Material to process:

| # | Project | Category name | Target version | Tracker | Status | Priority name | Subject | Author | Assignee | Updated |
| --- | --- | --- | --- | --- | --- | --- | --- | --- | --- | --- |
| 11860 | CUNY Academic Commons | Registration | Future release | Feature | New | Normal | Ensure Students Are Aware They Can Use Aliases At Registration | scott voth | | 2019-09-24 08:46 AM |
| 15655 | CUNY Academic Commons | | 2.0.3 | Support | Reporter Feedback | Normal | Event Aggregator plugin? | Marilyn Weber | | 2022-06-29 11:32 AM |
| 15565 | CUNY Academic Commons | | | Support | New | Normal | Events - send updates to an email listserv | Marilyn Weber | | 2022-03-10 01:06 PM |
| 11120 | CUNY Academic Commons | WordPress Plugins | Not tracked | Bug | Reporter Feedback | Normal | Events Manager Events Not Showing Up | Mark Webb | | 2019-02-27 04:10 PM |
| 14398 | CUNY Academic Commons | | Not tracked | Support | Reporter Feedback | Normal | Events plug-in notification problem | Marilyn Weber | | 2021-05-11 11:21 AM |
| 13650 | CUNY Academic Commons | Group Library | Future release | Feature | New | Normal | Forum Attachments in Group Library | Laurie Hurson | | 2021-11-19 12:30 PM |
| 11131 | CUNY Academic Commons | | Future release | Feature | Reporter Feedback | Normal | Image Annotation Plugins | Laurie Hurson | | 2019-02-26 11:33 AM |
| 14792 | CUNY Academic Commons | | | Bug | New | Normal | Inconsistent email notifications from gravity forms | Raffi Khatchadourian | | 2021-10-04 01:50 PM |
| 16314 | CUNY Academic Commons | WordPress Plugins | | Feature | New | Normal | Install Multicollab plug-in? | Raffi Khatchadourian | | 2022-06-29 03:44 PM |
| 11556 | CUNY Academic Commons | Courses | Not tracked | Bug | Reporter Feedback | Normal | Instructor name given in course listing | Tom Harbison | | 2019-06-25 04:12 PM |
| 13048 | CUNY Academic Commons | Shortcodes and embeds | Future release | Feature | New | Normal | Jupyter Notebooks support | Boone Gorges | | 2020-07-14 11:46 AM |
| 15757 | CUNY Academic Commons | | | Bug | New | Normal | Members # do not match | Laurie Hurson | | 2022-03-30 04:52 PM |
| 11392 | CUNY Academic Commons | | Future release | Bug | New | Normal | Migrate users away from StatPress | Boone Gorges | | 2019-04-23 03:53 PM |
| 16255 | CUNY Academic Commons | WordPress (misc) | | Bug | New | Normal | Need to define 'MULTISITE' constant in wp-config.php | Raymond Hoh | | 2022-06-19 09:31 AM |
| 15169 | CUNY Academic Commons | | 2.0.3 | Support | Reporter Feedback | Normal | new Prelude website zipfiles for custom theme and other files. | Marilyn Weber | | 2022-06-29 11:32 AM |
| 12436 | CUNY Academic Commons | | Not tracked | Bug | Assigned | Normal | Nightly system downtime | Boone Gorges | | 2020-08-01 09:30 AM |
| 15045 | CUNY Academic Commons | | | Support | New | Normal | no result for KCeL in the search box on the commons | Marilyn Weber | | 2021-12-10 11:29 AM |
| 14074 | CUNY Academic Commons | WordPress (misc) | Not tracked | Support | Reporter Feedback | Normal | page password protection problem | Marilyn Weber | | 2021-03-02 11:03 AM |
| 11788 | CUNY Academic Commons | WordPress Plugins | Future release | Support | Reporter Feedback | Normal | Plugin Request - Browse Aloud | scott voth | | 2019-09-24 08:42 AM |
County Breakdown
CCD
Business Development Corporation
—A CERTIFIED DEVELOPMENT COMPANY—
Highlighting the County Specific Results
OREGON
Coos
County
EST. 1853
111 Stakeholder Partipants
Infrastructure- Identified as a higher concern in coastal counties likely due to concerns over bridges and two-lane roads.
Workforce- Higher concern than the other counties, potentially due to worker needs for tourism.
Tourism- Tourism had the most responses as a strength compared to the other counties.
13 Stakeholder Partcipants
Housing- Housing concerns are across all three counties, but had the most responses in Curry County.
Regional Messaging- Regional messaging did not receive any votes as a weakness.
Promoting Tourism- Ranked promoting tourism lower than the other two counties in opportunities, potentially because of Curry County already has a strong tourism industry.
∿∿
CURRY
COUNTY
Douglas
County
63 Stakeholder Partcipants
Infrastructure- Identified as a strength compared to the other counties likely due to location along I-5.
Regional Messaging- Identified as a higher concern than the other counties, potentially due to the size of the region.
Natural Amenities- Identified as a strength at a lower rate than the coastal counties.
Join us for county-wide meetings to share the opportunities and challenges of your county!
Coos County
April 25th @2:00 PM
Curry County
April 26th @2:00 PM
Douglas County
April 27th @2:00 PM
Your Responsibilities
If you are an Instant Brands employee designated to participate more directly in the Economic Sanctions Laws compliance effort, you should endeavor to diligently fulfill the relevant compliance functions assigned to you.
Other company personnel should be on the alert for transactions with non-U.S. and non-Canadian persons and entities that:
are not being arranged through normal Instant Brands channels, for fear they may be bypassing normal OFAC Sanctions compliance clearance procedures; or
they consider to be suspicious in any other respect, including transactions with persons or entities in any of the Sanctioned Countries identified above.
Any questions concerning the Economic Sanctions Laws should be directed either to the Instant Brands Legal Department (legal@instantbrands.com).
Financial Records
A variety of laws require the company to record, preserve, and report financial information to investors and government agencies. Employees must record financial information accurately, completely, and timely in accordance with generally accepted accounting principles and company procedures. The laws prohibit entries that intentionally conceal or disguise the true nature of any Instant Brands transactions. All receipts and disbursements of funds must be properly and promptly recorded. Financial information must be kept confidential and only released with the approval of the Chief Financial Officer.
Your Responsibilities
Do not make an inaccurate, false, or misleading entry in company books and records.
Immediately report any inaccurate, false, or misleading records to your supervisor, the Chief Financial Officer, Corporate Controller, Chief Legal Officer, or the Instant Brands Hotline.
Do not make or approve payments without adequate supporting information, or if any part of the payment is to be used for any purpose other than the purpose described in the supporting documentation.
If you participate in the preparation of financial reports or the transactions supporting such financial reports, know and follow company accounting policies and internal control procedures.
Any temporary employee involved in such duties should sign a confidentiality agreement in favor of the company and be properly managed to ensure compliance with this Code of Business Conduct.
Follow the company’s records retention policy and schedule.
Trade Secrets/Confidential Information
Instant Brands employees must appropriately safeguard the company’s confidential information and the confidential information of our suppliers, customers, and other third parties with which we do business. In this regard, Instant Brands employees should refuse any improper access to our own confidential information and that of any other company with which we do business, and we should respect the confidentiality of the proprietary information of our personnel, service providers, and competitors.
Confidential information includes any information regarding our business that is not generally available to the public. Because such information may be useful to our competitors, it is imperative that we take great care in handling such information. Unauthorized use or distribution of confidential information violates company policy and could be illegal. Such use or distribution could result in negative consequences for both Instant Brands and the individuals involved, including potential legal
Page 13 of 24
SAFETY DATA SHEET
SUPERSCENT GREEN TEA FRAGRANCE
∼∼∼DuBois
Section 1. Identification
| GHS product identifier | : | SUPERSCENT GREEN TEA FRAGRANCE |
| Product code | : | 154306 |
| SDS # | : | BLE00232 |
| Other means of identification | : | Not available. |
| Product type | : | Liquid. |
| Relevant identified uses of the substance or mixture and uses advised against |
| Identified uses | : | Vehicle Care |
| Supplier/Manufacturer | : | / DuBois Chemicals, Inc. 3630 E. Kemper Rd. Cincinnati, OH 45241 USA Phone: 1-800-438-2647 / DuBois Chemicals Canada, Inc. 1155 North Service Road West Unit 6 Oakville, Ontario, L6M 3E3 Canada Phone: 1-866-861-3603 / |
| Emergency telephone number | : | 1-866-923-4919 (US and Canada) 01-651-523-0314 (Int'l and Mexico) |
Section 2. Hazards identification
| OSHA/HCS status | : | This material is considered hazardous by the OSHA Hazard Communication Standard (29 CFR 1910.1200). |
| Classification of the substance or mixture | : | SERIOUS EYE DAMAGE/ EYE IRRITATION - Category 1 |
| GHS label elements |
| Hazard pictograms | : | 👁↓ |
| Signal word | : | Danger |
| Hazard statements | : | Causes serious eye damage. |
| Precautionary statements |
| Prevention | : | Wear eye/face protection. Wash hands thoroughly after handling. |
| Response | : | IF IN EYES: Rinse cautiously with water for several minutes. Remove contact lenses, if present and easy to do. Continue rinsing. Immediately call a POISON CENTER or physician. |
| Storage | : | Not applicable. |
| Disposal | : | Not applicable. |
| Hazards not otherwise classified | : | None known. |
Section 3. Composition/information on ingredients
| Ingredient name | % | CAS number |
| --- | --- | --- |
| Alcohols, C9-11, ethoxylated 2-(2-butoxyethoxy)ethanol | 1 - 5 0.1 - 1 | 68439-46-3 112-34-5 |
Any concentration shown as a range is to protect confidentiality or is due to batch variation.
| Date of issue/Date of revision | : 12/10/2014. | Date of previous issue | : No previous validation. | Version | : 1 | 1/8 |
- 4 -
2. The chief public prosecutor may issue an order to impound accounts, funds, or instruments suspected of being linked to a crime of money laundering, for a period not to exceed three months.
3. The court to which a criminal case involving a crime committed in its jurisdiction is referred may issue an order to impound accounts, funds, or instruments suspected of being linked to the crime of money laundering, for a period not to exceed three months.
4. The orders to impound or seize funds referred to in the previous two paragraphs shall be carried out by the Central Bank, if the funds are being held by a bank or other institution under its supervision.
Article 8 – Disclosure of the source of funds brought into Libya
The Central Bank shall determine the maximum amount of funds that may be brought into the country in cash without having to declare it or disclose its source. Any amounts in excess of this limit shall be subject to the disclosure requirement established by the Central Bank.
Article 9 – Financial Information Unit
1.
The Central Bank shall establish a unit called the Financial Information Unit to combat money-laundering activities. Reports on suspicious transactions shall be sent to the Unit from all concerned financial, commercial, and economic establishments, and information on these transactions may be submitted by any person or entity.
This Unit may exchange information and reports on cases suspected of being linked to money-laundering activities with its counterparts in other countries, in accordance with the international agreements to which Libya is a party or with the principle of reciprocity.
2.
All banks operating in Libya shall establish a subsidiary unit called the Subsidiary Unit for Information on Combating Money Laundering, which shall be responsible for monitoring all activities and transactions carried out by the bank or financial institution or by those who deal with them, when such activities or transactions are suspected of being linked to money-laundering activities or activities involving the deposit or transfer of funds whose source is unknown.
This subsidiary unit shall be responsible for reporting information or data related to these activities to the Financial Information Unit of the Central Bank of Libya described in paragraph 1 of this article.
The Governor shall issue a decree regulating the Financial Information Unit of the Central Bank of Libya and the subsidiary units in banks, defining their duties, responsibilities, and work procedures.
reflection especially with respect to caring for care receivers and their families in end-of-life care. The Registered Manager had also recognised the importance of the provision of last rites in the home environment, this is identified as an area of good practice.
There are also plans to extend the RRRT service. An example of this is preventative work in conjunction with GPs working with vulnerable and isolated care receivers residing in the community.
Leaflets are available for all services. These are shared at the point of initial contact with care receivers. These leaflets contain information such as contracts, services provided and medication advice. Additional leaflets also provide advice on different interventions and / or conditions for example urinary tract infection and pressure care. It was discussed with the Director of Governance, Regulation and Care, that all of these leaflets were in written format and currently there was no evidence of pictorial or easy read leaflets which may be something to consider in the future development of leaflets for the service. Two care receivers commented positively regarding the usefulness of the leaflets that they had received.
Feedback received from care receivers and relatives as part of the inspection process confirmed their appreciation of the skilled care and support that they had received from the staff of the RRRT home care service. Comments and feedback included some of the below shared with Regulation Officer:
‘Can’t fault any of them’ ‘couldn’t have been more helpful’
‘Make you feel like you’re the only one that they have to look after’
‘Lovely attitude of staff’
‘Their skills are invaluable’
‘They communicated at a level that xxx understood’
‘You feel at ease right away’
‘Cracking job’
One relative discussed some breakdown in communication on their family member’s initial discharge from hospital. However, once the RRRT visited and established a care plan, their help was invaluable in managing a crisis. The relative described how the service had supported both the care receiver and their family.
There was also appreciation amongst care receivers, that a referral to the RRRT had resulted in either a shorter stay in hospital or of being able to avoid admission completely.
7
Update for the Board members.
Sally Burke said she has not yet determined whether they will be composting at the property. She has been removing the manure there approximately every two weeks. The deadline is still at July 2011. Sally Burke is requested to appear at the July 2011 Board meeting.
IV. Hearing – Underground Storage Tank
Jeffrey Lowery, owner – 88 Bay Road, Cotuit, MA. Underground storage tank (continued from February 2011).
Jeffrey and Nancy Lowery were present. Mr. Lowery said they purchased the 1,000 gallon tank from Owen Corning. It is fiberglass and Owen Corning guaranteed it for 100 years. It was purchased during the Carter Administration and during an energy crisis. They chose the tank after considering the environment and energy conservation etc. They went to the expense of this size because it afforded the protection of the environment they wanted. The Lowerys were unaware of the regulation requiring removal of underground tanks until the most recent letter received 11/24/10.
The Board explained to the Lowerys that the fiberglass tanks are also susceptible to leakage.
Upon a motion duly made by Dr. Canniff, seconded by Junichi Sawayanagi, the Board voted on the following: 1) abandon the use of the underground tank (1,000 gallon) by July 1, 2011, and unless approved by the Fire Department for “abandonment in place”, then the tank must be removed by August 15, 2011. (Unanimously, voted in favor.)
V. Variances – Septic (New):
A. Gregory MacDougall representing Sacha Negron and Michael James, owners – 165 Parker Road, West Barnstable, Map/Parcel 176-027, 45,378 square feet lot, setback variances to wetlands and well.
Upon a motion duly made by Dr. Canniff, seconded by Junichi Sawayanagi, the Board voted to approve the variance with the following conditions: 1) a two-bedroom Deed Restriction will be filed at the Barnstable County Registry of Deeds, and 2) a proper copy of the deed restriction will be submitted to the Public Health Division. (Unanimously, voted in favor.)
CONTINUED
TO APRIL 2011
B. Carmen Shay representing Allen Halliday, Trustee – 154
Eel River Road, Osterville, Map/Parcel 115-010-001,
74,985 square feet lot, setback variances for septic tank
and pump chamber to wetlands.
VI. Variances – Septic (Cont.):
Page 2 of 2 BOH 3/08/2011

Task brief: Restate word for word the lines of the data above, starting at the line containing "Do not make or" and ending at the line containing "Trade Secrets/Confidential Information", both included, and nothing more.

Result below:
Do not make or approve payments without adequate supporting information, or if any part of the payment is to be used for any purpose other than the purpose described in the supporting documentation.
If you participate in the preparation of financial reports or the transactions supporting such financial reports, know and follow company accounting policies and internal control procedures.
Any temporary employee involved in such duties should sign a confidentiality agreement in favor of the company and be properly managed to ensure compliance with this Code of Business Conduct.
Follow the company’s records retention policy and schedule.
Trade Secrets/Confidential Information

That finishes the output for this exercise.